1st Floor Boss Strength Grade: Quartz - AA

That got Kandra to pause. Fulsi had explained the rating system to her. Assessments the mortals handed out were just on a simple scale, going from F to A, then to a number of S’s for some reason. SSS+ was the highest any dungeon could earn. Adventurers just rated dungeons on a scale of one star to five stars. But for ones that were used to rank power, the ratings were Quartz, Amethyst, Topaz, Sapphire, Emerald, Ruby, Onyx, Diamond, and the letters started at D before going up to AAA+. They were based on the quality and gem type of the being’s core.

That applied to mortals as well - the process of them learning to adventure involved cultivating mana until they could forge a core of their own. Although the mortal cores weren’t literally made of quartz, the gem still resonated with the same energy as a dungeon’s power, so it could be graded against that.
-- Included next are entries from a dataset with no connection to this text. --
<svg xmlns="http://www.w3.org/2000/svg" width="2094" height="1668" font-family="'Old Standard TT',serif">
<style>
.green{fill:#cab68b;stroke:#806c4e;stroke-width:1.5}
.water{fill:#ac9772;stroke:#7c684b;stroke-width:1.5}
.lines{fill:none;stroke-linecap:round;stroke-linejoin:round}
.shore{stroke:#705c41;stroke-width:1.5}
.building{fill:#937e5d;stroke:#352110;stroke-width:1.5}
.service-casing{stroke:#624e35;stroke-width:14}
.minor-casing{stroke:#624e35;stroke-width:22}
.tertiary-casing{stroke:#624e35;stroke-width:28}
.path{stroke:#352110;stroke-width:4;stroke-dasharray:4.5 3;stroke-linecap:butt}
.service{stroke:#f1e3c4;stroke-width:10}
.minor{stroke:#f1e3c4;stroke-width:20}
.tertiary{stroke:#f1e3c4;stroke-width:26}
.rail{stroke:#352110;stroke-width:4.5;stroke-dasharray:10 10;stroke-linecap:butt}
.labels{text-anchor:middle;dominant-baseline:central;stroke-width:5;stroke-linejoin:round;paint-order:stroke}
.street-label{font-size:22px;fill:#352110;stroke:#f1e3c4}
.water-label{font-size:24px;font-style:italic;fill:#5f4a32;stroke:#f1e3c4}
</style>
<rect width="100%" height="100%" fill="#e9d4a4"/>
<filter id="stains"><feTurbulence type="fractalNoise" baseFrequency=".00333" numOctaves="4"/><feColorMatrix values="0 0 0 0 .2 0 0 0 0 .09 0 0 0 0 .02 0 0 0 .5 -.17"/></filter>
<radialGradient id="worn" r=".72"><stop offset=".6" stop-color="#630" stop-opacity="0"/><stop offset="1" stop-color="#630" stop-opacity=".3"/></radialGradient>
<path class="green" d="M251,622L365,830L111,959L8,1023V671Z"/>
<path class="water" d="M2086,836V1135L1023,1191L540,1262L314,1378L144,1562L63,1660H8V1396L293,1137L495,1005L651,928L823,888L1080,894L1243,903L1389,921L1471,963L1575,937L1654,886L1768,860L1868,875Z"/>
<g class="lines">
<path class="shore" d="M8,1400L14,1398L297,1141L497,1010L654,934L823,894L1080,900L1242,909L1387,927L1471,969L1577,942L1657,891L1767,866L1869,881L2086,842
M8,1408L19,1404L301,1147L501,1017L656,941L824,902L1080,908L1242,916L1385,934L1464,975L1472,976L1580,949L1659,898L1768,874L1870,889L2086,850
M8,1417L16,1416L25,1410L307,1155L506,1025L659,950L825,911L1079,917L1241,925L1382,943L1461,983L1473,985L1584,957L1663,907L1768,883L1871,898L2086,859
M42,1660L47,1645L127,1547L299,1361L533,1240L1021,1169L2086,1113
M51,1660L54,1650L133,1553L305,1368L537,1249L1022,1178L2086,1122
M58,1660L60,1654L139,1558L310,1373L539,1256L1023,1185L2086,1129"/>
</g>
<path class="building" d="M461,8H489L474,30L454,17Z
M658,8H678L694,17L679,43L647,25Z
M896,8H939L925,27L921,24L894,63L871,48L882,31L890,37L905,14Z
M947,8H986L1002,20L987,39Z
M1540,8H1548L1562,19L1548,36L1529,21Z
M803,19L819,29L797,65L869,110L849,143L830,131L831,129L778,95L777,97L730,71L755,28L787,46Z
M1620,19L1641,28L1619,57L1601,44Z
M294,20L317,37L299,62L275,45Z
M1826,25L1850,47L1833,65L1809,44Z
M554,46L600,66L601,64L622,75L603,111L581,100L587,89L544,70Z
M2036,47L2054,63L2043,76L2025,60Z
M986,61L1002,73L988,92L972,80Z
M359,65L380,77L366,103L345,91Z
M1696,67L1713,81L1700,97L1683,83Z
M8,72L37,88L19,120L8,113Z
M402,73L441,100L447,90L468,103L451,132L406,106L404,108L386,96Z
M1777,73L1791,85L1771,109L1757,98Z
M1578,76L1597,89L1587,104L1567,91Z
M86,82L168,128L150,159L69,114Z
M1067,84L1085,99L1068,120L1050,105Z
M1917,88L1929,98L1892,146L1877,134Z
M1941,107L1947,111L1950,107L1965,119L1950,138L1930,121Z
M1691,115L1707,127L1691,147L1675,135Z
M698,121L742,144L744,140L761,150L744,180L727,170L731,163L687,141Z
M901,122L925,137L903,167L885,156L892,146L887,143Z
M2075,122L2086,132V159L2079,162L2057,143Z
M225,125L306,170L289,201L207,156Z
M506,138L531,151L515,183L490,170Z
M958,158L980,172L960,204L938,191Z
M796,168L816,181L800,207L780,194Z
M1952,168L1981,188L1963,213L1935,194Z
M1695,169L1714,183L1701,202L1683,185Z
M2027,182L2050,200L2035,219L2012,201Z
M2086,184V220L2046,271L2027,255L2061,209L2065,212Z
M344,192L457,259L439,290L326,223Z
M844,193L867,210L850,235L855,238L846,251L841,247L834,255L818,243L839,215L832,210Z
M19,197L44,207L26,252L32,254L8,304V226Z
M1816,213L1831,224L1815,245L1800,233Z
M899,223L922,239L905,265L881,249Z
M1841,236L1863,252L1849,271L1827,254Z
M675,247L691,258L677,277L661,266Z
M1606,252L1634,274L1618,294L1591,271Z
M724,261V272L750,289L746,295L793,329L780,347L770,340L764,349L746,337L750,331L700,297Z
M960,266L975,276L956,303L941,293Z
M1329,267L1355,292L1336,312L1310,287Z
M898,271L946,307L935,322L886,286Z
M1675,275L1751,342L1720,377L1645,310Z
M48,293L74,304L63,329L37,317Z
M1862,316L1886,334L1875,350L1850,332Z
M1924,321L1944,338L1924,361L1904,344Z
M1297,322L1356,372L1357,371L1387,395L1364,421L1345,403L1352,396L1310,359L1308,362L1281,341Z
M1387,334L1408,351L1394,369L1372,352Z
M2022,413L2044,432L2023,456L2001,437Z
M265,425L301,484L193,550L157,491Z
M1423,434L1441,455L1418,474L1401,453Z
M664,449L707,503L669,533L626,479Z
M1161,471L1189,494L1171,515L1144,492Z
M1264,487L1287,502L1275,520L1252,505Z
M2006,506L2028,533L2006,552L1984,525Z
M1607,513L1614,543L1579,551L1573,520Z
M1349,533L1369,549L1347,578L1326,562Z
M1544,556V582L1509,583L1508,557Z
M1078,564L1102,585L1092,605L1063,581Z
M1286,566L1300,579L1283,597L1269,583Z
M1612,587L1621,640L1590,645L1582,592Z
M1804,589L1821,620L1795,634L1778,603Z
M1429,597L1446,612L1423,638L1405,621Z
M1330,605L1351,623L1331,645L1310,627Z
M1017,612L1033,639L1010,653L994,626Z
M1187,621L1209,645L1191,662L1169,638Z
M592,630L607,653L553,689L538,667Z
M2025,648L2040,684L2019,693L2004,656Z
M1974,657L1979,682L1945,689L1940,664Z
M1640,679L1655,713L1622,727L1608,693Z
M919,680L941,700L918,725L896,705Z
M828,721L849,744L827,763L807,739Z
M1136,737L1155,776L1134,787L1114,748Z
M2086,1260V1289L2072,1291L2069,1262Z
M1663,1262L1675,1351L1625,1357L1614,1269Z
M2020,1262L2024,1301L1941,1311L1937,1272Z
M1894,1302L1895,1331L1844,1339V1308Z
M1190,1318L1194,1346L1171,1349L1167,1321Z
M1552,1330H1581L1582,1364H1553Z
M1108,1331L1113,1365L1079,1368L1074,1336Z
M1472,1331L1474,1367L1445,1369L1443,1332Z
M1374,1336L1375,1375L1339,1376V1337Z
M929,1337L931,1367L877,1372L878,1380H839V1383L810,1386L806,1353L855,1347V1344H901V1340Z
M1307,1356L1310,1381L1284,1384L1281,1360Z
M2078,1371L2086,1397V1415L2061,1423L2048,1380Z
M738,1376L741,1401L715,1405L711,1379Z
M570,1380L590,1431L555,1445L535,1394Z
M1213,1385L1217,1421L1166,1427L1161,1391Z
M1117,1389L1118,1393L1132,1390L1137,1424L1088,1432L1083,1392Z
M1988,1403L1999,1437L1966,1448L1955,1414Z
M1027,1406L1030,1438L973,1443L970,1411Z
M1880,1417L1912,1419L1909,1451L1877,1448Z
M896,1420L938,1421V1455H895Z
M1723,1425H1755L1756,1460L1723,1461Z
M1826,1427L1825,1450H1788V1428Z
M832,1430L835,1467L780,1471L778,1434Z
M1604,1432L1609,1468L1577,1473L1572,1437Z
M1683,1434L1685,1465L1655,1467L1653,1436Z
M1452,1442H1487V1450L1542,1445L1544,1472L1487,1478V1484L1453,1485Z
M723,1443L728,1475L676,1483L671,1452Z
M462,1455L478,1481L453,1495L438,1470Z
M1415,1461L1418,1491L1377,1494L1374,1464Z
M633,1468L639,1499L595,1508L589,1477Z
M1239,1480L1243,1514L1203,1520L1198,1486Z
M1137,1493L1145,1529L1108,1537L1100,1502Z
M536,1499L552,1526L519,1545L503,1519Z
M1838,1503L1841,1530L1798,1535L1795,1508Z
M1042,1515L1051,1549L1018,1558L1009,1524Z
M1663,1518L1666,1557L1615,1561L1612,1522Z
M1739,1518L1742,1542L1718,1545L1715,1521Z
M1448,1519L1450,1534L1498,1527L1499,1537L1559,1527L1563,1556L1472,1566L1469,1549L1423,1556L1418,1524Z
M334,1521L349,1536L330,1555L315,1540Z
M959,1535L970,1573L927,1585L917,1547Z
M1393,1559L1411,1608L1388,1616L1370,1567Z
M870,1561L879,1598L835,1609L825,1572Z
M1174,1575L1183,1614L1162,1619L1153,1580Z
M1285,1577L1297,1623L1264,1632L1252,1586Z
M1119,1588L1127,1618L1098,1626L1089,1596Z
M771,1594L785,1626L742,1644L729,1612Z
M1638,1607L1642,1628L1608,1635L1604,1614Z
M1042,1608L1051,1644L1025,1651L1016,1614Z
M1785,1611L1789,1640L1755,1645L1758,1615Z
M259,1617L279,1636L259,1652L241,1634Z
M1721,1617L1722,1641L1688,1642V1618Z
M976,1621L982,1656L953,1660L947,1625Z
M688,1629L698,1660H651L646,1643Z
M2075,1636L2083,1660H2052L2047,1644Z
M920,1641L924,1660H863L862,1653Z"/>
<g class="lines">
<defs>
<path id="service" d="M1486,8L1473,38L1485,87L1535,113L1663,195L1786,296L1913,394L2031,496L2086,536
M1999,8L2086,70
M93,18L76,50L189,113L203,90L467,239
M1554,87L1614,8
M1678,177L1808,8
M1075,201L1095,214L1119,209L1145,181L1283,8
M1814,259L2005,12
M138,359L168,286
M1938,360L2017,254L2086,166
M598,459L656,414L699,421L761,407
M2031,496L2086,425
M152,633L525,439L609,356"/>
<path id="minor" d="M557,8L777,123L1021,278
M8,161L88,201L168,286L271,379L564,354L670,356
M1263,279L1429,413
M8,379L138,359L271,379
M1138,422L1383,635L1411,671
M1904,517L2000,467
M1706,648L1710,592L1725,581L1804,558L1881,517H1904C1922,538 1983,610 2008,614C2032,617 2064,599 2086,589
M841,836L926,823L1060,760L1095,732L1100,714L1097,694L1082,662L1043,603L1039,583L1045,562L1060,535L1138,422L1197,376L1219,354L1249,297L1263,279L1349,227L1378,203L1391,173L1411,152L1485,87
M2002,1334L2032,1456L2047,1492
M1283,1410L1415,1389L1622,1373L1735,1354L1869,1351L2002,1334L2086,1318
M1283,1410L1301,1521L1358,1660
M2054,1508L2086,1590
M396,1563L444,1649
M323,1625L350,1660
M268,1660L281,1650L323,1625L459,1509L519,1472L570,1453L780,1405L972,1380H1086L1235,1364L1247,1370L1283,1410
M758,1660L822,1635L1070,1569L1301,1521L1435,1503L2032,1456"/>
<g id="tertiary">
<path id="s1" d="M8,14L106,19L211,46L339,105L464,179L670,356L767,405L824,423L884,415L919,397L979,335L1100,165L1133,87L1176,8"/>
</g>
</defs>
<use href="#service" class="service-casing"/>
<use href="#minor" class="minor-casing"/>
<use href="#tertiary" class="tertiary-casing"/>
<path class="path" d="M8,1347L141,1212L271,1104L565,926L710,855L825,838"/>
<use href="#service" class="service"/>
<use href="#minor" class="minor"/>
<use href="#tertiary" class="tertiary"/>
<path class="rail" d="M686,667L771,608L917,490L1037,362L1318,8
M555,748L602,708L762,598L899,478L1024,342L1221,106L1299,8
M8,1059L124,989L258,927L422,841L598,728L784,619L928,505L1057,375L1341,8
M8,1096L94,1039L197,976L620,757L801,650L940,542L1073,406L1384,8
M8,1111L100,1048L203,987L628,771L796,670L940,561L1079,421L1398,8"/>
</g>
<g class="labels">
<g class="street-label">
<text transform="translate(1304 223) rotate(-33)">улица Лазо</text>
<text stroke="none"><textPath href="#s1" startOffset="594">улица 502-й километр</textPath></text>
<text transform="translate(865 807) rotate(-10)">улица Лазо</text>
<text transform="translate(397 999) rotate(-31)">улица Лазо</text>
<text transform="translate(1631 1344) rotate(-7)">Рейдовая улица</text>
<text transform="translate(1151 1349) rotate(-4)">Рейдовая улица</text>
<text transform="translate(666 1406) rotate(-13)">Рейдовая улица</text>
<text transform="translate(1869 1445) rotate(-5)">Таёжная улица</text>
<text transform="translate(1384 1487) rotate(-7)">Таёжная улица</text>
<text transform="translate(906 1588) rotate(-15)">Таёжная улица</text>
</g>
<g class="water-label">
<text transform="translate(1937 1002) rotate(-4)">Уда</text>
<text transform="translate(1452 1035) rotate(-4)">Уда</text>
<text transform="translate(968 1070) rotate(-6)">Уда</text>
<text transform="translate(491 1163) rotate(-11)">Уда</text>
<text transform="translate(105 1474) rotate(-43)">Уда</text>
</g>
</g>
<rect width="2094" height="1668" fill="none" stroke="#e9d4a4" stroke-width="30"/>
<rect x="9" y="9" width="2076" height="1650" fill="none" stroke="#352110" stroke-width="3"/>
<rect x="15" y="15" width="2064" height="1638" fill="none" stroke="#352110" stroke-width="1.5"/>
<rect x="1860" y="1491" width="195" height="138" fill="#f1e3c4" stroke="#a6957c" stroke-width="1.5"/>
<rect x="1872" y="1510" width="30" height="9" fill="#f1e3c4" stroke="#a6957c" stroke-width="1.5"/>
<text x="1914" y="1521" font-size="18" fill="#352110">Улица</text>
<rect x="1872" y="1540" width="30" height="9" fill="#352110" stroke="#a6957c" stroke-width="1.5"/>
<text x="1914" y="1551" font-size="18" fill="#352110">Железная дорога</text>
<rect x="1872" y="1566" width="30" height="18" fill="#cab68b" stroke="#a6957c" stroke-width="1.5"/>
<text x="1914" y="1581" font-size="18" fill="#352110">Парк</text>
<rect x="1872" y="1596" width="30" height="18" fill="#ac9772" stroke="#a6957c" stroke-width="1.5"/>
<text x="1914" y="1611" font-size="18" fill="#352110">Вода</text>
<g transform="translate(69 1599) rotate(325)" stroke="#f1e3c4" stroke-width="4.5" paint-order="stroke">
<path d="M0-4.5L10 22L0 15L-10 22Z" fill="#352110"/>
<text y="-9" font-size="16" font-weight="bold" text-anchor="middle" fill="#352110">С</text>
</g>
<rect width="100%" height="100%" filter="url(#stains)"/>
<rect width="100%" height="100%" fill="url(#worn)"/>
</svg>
Bosses were graded based on their relative strength. Quartz-A was the minimum strength for a boss. “Do I need to worry that my boss is a double A quartz grade?” Kandra asked.

Fulsi shook her head. “It’s actually good. A boss that’s just Quartz-A will often get poor reviews because it’s bland. If you’d made an A grade boss, I’d say you needed to absorb it and make a new one. You could keep trying for triple A on your boss, but I wouldn’t bother. It might make the dungeon too hard. But what’s your mana grade?”

“I’m at Quartz-A,” Kandra said.

“Then I’m not going to teach you yet. Reach AAA. At least. If you’re ready then. But no sooner - If you’re going to explore the Mesh, you’re going to wait until you have the spiritual strength to protect yourself.”

That got Kandra’s attention. “Protect myself? From what?”

“There are diseases you can pick up there. You don’t want any of them - being sick is miserable for us. Most of them aren’t lethal, but they can be to weaker dungeons.”

Well. At least Fulsi had a good reason for telling her no. But something in Fulsi’s dismissal raised Kandra’s hackles. What wasn’t her mentor telling her?

More importantly, how could Kandra find out the truth?